[Dataset items]
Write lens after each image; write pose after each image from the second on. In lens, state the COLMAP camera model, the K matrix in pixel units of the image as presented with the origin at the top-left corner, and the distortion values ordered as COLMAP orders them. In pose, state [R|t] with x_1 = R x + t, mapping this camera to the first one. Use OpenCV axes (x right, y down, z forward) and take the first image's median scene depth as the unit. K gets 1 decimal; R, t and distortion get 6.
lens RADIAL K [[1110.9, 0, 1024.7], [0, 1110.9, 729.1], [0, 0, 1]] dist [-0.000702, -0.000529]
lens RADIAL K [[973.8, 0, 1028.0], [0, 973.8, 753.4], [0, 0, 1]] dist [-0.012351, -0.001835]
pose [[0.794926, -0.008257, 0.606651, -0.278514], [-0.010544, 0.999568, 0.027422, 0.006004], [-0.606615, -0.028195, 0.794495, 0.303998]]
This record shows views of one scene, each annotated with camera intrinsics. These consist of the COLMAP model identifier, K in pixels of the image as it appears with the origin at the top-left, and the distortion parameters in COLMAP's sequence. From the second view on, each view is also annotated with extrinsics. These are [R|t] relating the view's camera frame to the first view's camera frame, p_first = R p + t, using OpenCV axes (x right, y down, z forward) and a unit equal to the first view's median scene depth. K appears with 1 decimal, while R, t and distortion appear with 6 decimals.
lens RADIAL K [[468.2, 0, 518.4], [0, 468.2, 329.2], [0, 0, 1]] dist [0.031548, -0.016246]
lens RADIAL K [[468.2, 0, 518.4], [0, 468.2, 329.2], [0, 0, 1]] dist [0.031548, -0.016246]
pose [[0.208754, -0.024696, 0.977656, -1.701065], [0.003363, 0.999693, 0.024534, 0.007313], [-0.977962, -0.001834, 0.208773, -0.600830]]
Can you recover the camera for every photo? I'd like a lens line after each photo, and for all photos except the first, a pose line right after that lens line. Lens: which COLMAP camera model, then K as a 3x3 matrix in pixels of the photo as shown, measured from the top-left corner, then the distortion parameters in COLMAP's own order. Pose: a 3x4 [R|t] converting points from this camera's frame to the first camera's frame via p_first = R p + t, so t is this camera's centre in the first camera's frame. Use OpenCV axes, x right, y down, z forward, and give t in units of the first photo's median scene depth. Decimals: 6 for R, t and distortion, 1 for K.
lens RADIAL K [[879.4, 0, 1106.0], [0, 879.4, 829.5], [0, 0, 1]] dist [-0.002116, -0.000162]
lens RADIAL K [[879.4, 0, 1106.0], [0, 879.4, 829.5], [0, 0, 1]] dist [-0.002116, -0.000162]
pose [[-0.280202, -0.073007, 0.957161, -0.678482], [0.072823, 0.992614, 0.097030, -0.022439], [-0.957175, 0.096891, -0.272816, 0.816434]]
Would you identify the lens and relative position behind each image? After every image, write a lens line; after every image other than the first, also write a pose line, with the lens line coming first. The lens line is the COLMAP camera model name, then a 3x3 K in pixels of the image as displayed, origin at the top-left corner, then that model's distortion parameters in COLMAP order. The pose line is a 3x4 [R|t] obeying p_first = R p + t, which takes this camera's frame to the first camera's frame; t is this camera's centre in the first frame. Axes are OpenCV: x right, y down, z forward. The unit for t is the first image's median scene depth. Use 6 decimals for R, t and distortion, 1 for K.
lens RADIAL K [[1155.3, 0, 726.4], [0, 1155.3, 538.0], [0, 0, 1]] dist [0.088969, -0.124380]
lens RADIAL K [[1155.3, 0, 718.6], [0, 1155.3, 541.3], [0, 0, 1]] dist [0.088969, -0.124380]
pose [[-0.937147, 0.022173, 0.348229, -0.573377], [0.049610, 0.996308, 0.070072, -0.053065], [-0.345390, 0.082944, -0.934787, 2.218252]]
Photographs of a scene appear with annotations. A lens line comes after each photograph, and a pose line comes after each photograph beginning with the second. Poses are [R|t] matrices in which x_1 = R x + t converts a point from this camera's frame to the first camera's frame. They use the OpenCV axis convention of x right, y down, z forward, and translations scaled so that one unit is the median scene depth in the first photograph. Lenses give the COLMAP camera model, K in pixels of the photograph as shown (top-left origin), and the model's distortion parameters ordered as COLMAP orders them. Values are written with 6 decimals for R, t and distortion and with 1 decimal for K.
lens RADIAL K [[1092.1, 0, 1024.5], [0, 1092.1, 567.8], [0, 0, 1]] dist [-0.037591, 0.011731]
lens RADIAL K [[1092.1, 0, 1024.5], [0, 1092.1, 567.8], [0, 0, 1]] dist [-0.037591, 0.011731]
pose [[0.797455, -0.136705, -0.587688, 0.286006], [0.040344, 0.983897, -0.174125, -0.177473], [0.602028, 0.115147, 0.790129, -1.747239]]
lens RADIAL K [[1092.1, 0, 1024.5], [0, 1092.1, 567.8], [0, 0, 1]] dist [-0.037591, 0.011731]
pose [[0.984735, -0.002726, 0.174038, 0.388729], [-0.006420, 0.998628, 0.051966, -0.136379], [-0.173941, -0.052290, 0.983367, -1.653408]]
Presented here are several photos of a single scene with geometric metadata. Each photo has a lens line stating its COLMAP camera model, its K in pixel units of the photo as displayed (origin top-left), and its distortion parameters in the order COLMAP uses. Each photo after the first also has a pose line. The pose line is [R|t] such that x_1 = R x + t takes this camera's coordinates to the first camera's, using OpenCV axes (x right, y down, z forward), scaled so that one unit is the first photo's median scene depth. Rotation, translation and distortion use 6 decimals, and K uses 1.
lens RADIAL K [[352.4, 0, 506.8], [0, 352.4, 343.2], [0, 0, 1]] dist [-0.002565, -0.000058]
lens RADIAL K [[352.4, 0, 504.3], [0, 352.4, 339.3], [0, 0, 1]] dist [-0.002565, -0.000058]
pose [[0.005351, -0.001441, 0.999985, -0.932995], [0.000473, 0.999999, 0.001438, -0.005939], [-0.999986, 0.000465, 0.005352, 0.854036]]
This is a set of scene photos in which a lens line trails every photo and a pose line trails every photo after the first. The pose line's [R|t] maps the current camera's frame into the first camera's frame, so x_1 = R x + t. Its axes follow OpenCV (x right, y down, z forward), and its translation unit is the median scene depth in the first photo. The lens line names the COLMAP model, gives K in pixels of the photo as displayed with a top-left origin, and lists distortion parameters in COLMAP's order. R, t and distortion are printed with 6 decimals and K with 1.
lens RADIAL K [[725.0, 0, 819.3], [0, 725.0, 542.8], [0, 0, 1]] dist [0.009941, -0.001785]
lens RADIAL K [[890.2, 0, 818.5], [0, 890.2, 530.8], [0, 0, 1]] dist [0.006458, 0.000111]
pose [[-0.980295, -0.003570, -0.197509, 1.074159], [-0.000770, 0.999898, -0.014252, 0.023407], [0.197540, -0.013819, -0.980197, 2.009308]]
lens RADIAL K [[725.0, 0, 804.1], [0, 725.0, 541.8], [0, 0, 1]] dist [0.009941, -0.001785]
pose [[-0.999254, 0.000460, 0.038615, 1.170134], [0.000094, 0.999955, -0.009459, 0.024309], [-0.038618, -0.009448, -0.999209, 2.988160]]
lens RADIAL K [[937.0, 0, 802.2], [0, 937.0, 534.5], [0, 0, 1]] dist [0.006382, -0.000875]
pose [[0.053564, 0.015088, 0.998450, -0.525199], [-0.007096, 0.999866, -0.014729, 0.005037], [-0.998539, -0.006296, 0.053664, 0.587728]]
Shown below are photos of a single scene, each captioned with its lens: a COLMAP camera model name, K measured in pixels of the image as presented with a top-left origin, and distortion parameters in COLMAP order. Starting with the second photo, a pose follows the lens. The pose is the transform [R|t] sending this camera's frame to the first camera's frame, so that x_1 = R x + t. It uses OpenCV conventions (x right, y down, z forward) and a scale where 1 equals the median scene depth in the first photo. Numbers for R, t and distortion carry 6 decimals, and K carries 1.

Directions for this task:
Copy out each entry once more, character for character.

Task response:
Write lens after each image; write pose after each image from the second on. In lens, state the COLMAP camera model, the K matrix in pixel units of the image as presented with the origin at the top-left corner, and the distortion values ordered as COLMAP orders them. In pose, state [R|t] with x_1 = R x + t, mapping this camera to the first one. Use OpenCV axes (x right, y down, z forward) and take the first image's median scene depth as the unit. K gets 1 decimal; R, t and distortion get 6.
lens RADIAL K [[1110.9, 0, 1024.7], [0, 1110.9, 729.1], [0, 0, 1]] dist [-0.000702, -0.000529]
lens RADIAL K [[973.8, 0, 1028.0], [0, 973.8, 753.4], [0, 0, 1]] dist [-0.012351, -0.001835]
pose [[0.794926, -0.008257, 0.606651, -0.278514], [-0.010544, 0.999568, 0.027422, 0.006004], [-0.606615, -0.028195, 0.794495, 0.303998]]
This record shows views of one scene, each annotated with camera intrinsics. These consist of the COLMAP model identifier, K in pixels of the image as it appears with the origin at the top-left, and the distortion parameters in COLMAP's sequence. From the second view on, each view is also annotated with extrinsics. These are [R|t] relating the view's camera frame to the first view's camera frame, p_first = R p + t, using OpenCV axes (x right, y down, z forward) and a unit equal to the first view's median scene depth. K appears with 1 decimal, while R, t and distortion appear with 6 decimals.
lens RADIAL K [[468.2, 0, 518.4], [0, 468.2, 329.2], [0, 0, 1]] dist [0.031548, -0.016246]
lens RADIAL K [[468.2, 0, 518.4], [0, 468.2, 329.2], [0, 0, 1]] dist [0.031548, -0.016246]
pose [[0.208754, -0.024696, 0.977656, -1.701065], [0.003363, 0.999693, 0.024534, 0.007313], [-0.977962, -0.001834, 0.208773, -0.600830]]
Can you recover the camera for every photo? I'd like a lens line after each photo, and for all photos except the first, a pose line right after that lens line. Lens: which COLMAP camera model, then K as a 3x3 matrix in pixels of the photo as shown, measured from the top-left corner, then the distortion parameters in COLMAP's own order. Pose: a 3x4 [R|t] converting points from this camera's frame to the first camera's frame via p_first = R p + t, so t is this camera's centre in the first camera's frame. Use OpenCV axes, x right, y down, z forward, and give t in units of the first photo's median scene depth. Decimals: 6 for R, t and distortion, 1 for K.
lens RADIAL K [[879.4, 0, 1106.0], [0, 879.4, 829.5], [0, 0, 1]] dist [-0.002116, -0.000162]
lens RADIAL K [[879.4, 0, 1106.0], [0, 879.4, 829.5], [0, 0, 1]] dist [-0.002116, -0.000162]
pose [[-0.280202, -0.073007, 0.957161, -0.678482], [0.072823, 0.992614, 0.097030, -0.022439], [-0.957175, 0.096891, -0.272816, 0.816434]]
Would you identify the lens and relative position behind each image? After every image, write a lens line; after every image other than the first, also write a pose line, with the lens line coming first. The lens line is the COLMAP camera model name, then a 3x3 K in pixels of the image as displayed, origin at the top-left corner, then that model's distortion parameters in COLMAP order. The pose line is a 3x4 [R|t] obeying p_first = R p + t, which takes this camera's frame to the first camera's frame; t is this camera's centre in the first frame. Axes are OpenCV: x right, y down, z forward. The unit for t is the first image's median scene depth. Use 6 decimals for R, t and distortion, 1 for K.
lens RADIAL K [[1155.3, 0, 726.4], [0, 1155.3, 538.0], [0, 0, 1]] dist [0.088969, -0.124380]
lens RADIAL K [[1155.3, 0, 718.6], [0, 1155.3, 541.3], [0, 0, 1]] dist [0.088969, -0.124380]
pose [[-0.937147, 0.022173, 0.348229, -0.573377], [0.049610, 0.996308, 0.070072, -0.053065], [-0.345390, 0.082944, -0.934787, 2.218252]]
Photographs of a scene appear with annotations. A lens line comes after each photograph, and a pose line comes after each photograph beginning with the second. Poses are [R|t] matrices in which x_1 = R x + t converts a point from this camera's frame to the first camera's frame. They use the OpenCV axis convention of x right, y down, z forward, and translations scaled so that one unit is the median scene depth in the first photograph. Lenses give the COLMAP camera model, K in pixels of the photograph as shown (top-left origin), and the model's distortion parameters ordered as COLMAP orders them. Values are written with 6 decimals for R, t and distortion and with 1 decimal for K.
lens RADIAL K [[1092.1, 0, 1024.5], [0, 1092.1, 567.8], [0, 0, 1]] dist [-0.037591, 0.011731]
lens RADIAL K [[1092.1, 0, 1024.5], [0, 1092.1, 567.8], [0, 0, 1]] dist [-0.037591, 0.011731]
pose [[0.797455, -0.136705, -0.587688, 0.286006], [0.040344, 0.983897, -0.174125, -0.177473], [0.602028, 0.115147, 0.790129, -1.747239]]
lens RADIAL K [[1092.1, 0, 1024.5], [0, 1092.1, 567.8], [0, 0, 1]] dist [-0.037591, 0.011731]
pose [[0.984735, -0.002726, 0.174038, 0.388729], [-0.006420, 0.998628, 0.051966, -0.136379], [-0.173941, -0.052290, 0.983367, -1.653408]]
Presented here are several photos of a single scene with geometric metadata. Each photo has a lens line stating its COLMAP camera model, its K in pixel units of the photo as displayed (origin top-left), and its distortion parameters in the order COLMAP uses. Each photo after the first also has a pose line. The pose line is [R|t] such that x_1 = R x + t takes this camera's coordinates to the first camera's, using OpenCV axes (x right, y down, z forward), scaled so that one unit is the first photo's median scene depth. Rotation, translation and distortion use 6 decimals, and K uses 1.
lens RADIAL K [[352.4, 0, 506.8], [0, 352.4, 343.2], [0, 0, 1]] dist [-0.002565, -0.000058]
lens RADIAL K [[352.4, 0, 504.3], [0, 352.4, 339.3], [0, 0, 1]] dist [-0.002565, -0.000058]
pose [[0.005351, -0.001441, 0.999985, -0.932995], [0.000473, 0.999999, 0.001438, -0.005939], [-0.999986, 0.000465, 0.005352, 0.854036]]
This is a set of scene photos in which a lens line trails every photo and a pose line trails every photo after the first. The pose line's [R|t] maps the current camera's frame into the first camera's frame, so x_1 = R x + t. Its axes follow OpenCV (x right, y down, z forward), and its translation unit is the median scene depth in the first photo. The lens line names the COLMAP model, gives K in pixels of the photo as displayed with a top-left origin, and lists distortion parameters in COLMAP's order. R, t and distortion are printed with 6 decimals and K with 1.
lens RADIAL K [[725.0, 0, 819.3], [0, 725.0, 542.8], [0, 0, 1]] dist [0.009941, -0.001785]
lens RADIAL K [[890.2, 0, 818.5], [0, 890.2, 530.8], [0, 0, 1]] dist [0.006458, 0.000111]
pose [[-0.980295, -0.003570, -0.197509, 1.074159], [-0.000770, 0.999898, -0.014252, 0.023407], [0.197540, -0.013819, -0.980197, 2.009308]]
lens RADIAL K [[725.0, 0, 804.1], [0, 725.0, 541.8], [0, 0, 1]] dist [0.009941, -0.001785]
pose [[-0.999254, 0.000460, 0.038615, 1.170134], [0.000094, 0.999955, -0.009459, 0.024309], [-0.038618, -0.009448, -0.999209, 2.988160]]
lens RADIAL K [[937.0, 0, 802.2], [0, 937.0, 534.5], [0, 0, 1]] dist [0.006382, -0.000875]
pose [[0.053564, 0.015088, 0.998450, -0.525199], [-0.007096, 0.999866, -0.014729, 0.005037], [-0.998539, -0.006296, 0.053664, 0.587728]]
Shown below are photos of a single scene, each captioned with its lens: a COLMAP camera model name, K measured in pixels of the image as presented with a top-left origin, and distortion parameters in COLMAP order. Starting with the second photo, a pose follows the lens. The pose is the transform [R|t] sending this camera's frame to the first camera's frame, so that x_1 = R x + t. It uses OpenCV conventions (x right, y down, z forward) and a scale where 1 equals the median scene depth in the first photo. Numbers for R, t and distortion carry 6 decimals, and K carries 1.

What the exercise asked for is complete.